What's a cow's favorite moosical note? Beef-flat!
That tornado damage your cow barn any? Dunno. Haven't found the durn thing yet.
What two members of the cow family go everywhere with you? Your calves.
What do you get if you cross a steer and a chicken? Roost beef.
What game do little cows like to play? Moonopoly.
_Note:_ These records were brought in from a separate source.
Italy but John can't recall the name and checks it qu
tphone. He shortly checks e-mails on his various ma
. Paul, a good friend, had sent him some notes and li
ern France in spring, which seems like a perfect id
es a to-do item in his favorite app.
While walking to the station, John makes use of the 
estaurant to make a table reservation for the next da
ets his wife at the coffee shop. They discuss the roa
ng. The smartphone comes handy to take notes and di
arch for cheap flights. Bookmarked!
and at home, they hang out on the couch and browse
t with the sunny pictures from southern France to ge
A Shark alarm at Sydneys Bondi Beach sent everyone rushing from the water except for three young boys who didn't hear the siren. Onlookers were horrified to see a dorsel fin moving fast towards them. Suddenly, a tall bloke took a deep breath, dived into the surf, swam past the shark, and scooped up two of the boys, swiftly bringing them to the shore and safety. He then took another deep breath and swam out again, snatching the third boy before rapidly approaching, before the monster could attack. Then got him back to the beach in one piece. The heroic bloke then put a knife between his clenched teeth, swam out to the shark, and killed it in a furious battle. As he staggered out from the surf, bleeding and battered, a journalist raced up to him and said, That was the most heroic thing I've ever witnessed mate. This will appear on the front page of tomorrows newspaper: Aussie hero saves three boys from killer shark! Thanks. Smiles the fella, but I'm not an Aussie. I'm a British backpacker. No worries, said the journalist with a frown, it'll still be front-page news. The next day, the newspapers headline screamed, Pommy bastard kills boy's pet fish!
Why was the little bear so spoiled? Because its mother panda d to its every whim.
If they made a movie starring the Loch Ness monster and the great white shark from Jaws, what would the movie be called? Loch Jaws.
What is the difference between an pilot and a pig? The pig doesn't turn into a pilot when it's drunk.
Q: Why didn't go Noah fishing? A: He only had two worms.